Bynum played nearly 32 minutes in total -- not bad for a guy who said Friday he thought his minutes might be limited -- and posted a robust line of 29 points, 13 boards, and two blocks. Welcome back.

2. The looks for everyone were generally cleaner with Bynum around.

Bynum and Pau Gasol have always had moments where they struggle working together on the block, and given the relative lack of familiarity with Mike Brown's system, that there were moments Saturday where it seemed like the two of them couldn't quite work out spacing is no surprise. But between the high number of putbacks and deep post opportunities for Bynum, all high percentage, and an almost endless stream of open mid-range jumpers for Gasol (few are as automatic with those), the Lakers were treated to a lot of good opportunities for their bigs.

Having Bynum and Gasol both available on the pick and roll posed serious problems for the Nuggets, as well. In the first half, Kobe came over a Bynum screen, and as the defense collapsed on him and watched Drew roll to the bucket, Pau snuck out to the elbow for a jumper. In the fourth, Kobe used Gasol in the P'n'R, then found Bynum coming off the weakside block for a lob.

There was a great sequence early, too, where Gasol received the ball on the right block, drew the double, and kicked back to Kobe before leaving the post. As his defender went with him, Bynum filled the void, got the repost from Kobe, and scored.

Bottom line, while it's not always smooth, the Lakers are a very tough team to cover with both elite bigs available. It explains why they were a solid 37-of-62 from inside the arc, and still managed to shoot over 45 percent as a team.

3. Meanwhile, they had another awful shooting day from 3-point range.

They entered the game shooting only 31.3 percent from downtown, and most of that came in Thursday's win over New York. Today, the Lakers managed only 2-of-24, likely most of the sold out crowd might have done given the same number of chances. In some ways, I think the Lakers might be doing the opposite of last season, where they started out red hot from the arc and then cooled off as the season progressed.

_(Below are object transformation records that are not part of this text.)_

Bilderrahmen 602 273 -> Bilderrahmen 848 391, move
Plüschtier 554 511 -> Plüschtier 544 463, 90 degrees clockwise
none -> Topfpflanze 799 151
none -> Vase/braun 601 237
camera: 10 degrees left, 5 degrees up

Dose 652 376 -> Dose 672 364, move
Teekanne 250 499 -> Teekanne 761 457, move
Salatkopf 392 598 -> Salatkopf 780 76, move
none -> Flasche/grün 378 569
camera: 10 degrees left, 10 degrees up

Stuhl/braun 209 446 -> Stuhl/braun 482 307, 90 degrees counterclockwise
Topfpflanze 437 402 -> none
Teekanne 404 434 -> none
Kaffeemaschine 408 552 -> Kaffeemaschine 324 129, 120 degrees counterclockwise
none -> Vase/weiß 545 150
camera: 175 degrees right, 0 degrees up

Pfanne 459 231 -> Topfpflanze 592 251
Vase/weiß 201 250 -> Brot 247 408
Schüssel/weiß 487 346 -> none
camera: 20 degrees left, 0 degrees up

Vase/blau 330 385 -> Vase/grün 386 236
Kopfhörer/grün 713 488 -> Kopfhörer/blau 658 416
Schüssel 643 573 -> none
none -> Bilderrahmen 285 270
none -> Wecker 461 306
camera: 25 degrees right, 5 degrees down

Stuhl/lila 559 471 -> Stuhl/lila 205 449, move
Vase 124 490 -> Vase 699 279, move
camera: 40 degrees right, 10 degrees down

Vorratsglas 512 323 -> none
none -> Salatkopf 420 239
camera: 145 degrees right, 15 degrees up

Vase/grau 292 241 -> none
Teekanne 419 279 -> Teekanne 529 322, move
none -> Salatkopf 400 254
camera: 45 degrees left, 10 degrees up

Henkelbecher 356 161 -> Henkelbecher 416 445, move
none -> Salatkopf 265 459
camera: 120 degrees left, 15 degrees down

They still should turn out to be a much improved group of shooters, but we're not seeing evidence of it yet. That they were able to pull this game out despite so many empty trips and relatively little success getting to the stripe (15 free throws) shows how well the Lakers played in other facets.

4. Defensive consistency is becoming the new normal.

In the early going, the Nuggets have been the NBA's highest scoring team. Yet despite missing a ton of shots from deep, normally jet fuel for a group like Denver, the Lakers held Denver to 42.5 percent shooting from the floor, a number that went down as the game went along. Coaches love that sort of thing. Down the stretch, there were some huge plays all over the floor: The aforementioned Bynum block, another swat from Gasol near the bucket, and a great diving play in the frontcourt from Derek Fisher to preserve a possession while likely preventing a run out the other way.

In the fourth quarter, Denver hit only seven shots, on 21 tries. That'll get it done.

5. The crowd was into it.

Frankly, that's not the norm at Staples, particularly early in the season and during afternoon games. They were quiet early, even through a great stretch of three straight jumpers (along with a nifty setup of Josh McRoberts) from Kobe. That normally livens up the joint. But by the second half, as Bynum continued performing well and the team showed the sort of effort on both ends fans appreciate, the building came alive.

I've questioned how much the city will embrace this team, given how dark the mood has been in the early going, and the threat of boring basketball. If today's work on the floor and in the stands is an indication, I could be wrong.